Chain rule for functions of d variables

Question

I'm reading up this proof and get stuck at the step where the author derives the formula for $g'(t)$. Could anyone write out the steps involved?

Answer 1

Sure. $\newcommand{\R}{\mathbb{R}}$

You have $$ g'(t) = \frac{d}{dt} g(t) = \frac{d}{dt} f(x + t(y-x)), $$ where we need the chain rule for the last expression since it is a composition of two functions. Let me denote with $D$ the derivative (differential) then in general the chain rule for $\varphi : \R^n \to \R^m$ and $\psi : \R^l \to \R^m$, where $\varphi$ and $\psi$ are $C^1$ is $$ D \phi \circ \psi(x) = (D\varphi)(\psi(x))\circ (D\psi)(x). $$ Notice that for a 1-d function $t \mapsto g(t)$ $D g = \frac{d}{dt}g$. Now in your case we get: $$ g'(t) = \frac{d}{dt} f(x + t(x-y) = (Df)(x+t(y-x))\circ \frac{d}{dt} (x+t(y-x)). $$ I assume you have heard of the jacobian. Then the linear map $Df$ can be associated with that jacobian matrix and the composition $\circ$ acutally becomes matrix multiplication. So $$ Df = (\frac{\partial}{\partial x_1} f, \dots, \frac{\partial}{\partial x_d} f) =: (f_{x_1} \dots f_{x_d}), $$ which is a $1\times d$ matrix and $$ \frac{d}{dt} (x+t(y-x)) = (y -x) $$ which is a $d\times 1$ matrix.
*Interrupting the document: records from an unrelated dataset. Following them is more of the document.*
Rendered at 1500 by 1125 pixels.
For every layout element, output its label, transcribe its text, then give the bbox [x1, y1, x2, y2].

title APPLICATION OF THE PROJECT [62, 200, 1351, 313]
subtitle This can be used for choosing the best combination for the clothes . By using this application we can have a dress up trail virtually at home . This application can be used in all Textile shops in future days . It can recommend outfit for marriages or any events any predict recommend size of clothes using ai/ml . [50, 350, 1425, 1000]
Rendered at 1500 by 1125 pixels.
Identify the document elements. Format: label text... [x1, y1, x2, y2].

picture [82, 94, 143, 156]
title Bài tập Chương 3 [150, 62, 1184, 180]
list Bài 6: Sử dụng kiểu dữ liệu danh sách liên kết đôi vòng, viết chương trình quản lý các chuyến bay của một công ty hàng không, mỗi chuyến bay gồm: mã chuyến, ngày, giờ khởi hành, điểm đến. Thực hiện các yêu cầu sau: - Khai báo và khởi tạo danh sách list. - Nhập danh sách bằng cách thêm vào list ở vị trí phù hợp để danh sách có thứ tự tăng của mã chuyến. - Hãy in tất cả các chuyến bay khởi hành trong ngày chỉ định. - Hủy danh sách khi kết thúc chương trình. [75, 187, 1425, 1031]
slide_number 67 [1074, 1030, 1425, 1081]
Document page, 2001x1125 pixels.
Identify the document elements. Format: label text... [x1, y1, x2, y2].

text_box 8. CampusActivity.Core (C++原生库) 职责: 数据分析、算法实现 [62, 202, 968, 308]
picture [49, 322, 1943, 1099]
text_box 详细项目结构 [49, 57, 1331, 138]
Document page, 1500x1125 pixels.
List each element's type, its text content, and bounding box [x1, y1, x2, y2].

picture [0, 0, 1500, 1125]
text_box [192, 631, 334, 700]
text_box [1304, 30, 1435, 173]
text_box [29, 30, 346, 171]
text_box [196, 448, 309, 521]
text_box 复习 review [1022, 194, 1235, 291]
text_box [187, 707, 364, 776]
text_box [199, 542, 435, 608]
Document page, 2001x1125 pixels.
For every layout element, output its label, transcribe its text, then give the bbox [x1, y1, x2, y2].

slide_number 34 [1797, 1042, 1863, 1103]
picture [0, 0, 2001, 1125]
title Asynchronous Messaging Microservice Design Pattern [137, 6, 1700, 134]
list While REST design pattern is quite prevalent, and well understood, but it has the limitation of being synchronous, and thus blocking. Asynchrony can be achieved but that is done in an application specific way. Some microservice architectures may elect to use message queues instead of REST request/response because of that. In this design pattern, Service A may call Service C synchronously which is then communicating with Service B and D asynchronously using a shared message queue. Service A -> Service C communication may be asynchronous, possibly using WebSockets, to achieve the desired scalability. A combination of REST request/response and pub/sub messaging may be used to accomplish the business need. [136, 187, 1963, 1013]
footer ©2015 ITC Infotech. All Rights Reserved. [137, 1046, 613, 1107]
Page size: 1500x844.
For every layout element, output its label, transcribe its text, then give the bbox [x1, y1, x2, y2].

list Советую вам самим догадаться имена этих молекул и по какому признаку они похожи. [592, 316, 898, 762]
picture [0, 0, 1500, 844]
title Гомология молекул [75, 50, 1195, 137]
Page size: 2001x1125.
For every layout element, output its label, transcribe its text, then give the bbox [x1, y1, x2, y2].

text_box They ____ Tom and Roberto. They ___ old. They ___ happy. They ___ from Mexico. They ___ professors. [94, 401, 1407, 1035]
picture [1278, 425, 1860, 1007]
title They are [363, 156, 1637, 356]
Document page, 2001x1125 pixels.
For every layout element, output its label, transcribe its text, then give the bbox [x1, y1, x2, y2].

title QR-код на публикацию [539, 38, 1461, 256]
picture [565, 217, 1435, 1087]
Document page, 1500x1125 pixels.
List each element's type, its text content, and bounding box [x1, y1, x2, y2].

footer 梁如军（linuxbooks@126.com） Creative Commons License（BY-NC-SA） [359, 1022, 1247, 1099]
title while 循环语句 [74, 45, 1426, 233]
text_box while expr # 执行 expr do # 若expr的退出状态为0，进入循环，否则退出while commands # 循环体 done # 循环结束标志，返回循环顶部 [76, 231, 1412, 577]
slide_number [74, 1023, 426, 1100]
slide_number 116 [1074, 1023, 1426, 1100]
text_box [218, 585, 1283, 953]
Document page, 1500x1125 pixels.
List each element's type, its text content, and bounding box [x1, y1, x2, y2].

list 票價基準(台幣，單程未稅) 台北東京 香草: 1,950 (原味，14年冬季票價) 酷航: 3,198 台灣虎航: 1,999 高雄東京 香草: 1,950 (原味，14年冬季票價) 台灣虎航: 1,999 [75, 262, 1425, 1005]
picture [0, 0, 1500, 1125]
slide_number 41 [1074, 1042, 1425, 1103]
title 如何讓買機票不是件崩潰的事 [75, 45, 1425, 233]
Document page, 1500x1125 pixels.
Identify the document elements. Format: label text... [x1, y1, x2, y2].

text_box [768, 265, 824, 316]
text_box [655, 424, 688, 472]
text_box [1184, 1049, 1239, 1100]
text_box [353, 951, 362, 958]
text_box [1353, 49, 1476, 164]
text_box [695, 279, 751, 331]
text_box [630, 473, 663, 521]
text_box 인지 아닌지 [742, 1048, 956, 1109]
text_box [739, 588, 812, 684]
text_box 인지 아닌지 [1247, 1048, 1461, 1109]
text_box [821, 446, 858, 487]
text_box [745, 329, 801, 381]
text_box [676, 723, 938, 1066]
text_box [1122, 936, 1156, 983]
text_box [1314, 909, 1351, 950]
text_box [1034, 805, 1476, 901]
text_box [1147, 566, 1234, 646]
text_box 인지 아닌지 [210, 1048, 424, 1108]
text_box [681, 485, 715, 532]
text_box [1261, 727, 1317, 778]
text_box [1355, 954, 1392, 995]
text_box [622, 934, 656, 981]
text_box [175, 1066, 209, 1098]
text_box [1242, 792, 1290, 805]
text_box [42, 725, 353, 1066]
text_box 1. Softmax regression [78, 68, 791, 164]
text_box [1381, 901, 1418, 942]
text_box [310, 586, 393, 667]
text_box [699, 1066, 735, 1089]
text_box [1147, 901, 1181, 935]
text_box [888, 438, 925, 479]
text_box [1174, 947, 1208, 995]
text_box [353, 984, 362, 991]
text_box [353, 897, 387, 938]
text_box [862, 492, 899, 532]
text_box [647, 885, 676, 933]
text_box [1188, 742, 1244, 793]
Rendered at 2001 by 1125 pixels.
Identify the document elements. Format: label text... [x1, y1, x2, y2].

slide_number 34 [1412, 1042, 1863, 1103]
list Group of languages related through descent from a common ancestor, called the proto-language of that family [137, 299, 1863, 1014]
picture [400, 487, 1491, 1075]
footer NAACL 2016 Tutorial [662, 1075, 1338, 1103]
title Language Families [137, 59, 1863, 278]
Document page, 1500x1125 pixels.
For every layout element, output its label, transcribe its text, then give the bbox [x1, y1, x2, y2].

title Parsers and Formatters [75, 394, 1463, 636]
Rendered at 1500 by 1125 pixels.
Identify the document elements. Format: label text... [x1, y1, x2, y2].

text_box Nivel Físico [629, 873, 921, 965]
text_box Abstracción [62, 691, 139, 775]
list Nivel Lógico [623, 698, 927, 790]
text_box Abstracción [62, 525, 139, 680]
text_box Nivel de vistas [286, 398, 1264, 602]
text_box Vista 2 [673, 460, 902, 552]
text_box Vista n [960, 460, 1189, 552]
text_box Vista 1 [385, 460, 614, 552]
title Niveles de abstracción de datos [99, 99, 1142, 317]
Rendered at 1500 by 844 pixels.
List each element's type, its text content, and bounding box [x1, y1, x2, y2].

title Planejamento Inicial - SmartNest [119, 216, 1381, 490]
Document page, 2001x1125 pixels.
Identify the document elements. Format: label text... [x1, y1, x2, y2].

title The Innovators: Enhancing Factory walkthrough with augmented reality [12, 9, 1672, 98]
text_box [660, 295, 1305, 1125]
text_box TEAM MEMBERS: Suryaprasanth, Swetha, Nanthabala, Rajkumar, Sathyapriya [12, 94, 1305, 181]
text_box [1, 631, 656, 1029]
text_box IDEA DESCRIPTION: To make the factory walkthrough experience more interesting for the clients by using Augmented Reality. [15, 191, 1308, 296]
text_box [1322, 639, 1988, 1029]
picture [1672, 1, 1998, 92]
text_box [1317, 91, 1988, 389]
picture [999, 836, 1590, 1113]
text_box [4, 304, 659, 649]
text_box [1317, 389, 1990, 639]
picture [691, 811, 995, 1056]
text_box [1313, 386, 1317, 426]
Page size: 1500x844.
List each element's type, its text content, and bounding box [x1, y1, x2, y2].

So doing this matrix product gives you $$ (Df)(x+t(y-x))\circ \frac{d}{dt} (x+t(y-x)) = \big(f_{x_1} \dots f_{x_d}\big)(x+t(y-x)) \cdot (y-x) = \sum_{i=1}^d f_{x_i}(x+t(y-x)) \cdot(y_i - x_i), $$ where this last $\cdot $ is actually just the usual multiplication in the real numbers.

Answer 2

Let $z:=x+t(y-x)$, so that $z_i=x_i+t(y_i-x_i)$.

We have

$$g(t)=f(z),$$

$$g'(t)=\frac{dg(t)}{dt}= \frac{\displaystyle\sum_i\dfrac{\partial f(z)}{\partial z_i}{dz_i}}{dt}=\sum_i\frac{\partial f(z)}{\partial z_i}\frac{dz_i}{dt}=\sum_i\frac{\partial f(z)}{\partial z_i}(y_i-x_i).$$